I realized that its time for me to start building. I want to see transformation not just in my life, but in lives of those around me. I want to see my community changed. I want to see Jesus break into South Florida. I want to build something that lasts.

I love how Bethel Church in Redding, CA says that they want their city to be a cancer-free zone. That’s what it means to build for the kingdom. I want to see Jesus’ prayer of “on earth as it is in heaven” fulfilled.

God is doing a work in the hearts of Jews and he is preparing a remnant for His return. He is using the Gentiles to provoke them to jealousy (Rom. 11:11). I want to use their motto and let the Lord not just rebuild me, but to use me to build His kingdom on earth, as it is in heaven.

Reflections On Israel (Pt.1)

Familee

Okay familee, we go!

We are familee!!

As I reflect back on my trip to Israel I think about how perfectly God crafted our group. While I couldn’t see it in the beginning, God was forming a group of people that would become tightly knit, like-minded, and forever changed by an amazing journey.

I remember the very first meeting before the trip and as I looked at the people that would be coming I thought, wow this is quite a random group.  Honestly, I wasn’t sure that we would all mesh.

I counted a total of 4 people that I had spent time with outside of church. The rest I had either only seen in passing, had brief conversations with or I didn’t know at all. Our group comprised of singles, married couples, old(er) and young people.  It was a pretty diverse assemblage.

In our final meeting before leaving, we met together at the house of my pastor. It was there that something changed. Although most of us had not spent much time together, I could already see the connections beginning to form.  As we entered into a time of worship at the house, I realized that I was with a group that was totally committed to worshipping Jesus.  That’s when I realized that this was probably going to be good. Little did I know how good it would be!

As we arrived at the airport and began our long journey to the Holy Land, our team had already begun to gel. Rarely did a moment pass when we weren’t either talking about how awesome God is or laughing out loud at something silly. Even after being cramped into coach seats for 12 hours, we arrived in Israel in great spirits…though a bit jet lagged.

Extracted data entries:
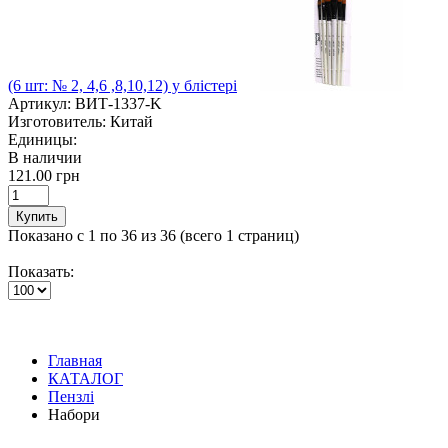
(6 шт: № 2, 4,6 ,8,10,12) у блістері
Артикул:
ВИТ-1337-K
Изготовитель:
Китай
Единицы:
В наличии
121.00 грн
Купить
Показано с 1 по 36 из 36 (всего 1 страниц)
Показать:
Главная
КАТАЛОГ
Пензлі
Набори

Problem A —
Render this sentence from the text reflecting on the trip to Israel in Spanish: "Honestly, I wasn’t sure that we would all mesh."
Problem B —
In the text reflecting on the trip to Israel, what made the writer conclude at the final meeting that the trip was probably going to be good? Explain in one to three sentences.
Problem C —
Write what comes next in the text reflecting on the trip to Israel, starting after the group lands in Israel.

Output A —
Sinceramente, tenía mis dudas de que todos fuéramos a congeniar.

Output B —
During a time of worship at the pastor's house, the writer saw that the group was totally committed to worshipping Jesus. That realization led the writer to expect the trip would probably be good.

Output C —
The next gift was our amazing tour guide. I remember the first thing that he said to us was, “My name is Salo and for the next days, you will be my family”.  How true that came to be! God blessed us with an amazing man that was completely in tune with the spirit of our team. His parents were raised in Poland and they emigrated to Venezuela when he was a boy. He was raised there and Spanish is his mother tongue so understandably we were a little baffled when our Jewish tour guide spoke to us in a heavy Spanish accent!

Over the course of the next 11 days, he led us on a prophetic journey through the wilderness of the Negev, the hustle and bustle of Jerusalem and the peace of Galilee. All the while, he brought the Bible alive through his narrative. Along the way he let the Spirit lead him to where we should sing or pray or just sit and meditate. It would go something like, “Maybe here…a few of us pray” or “Katherine, maybe you make a song.”  Then as we left a site, he would inevitably say “Okay familee, we go!” It was awesome!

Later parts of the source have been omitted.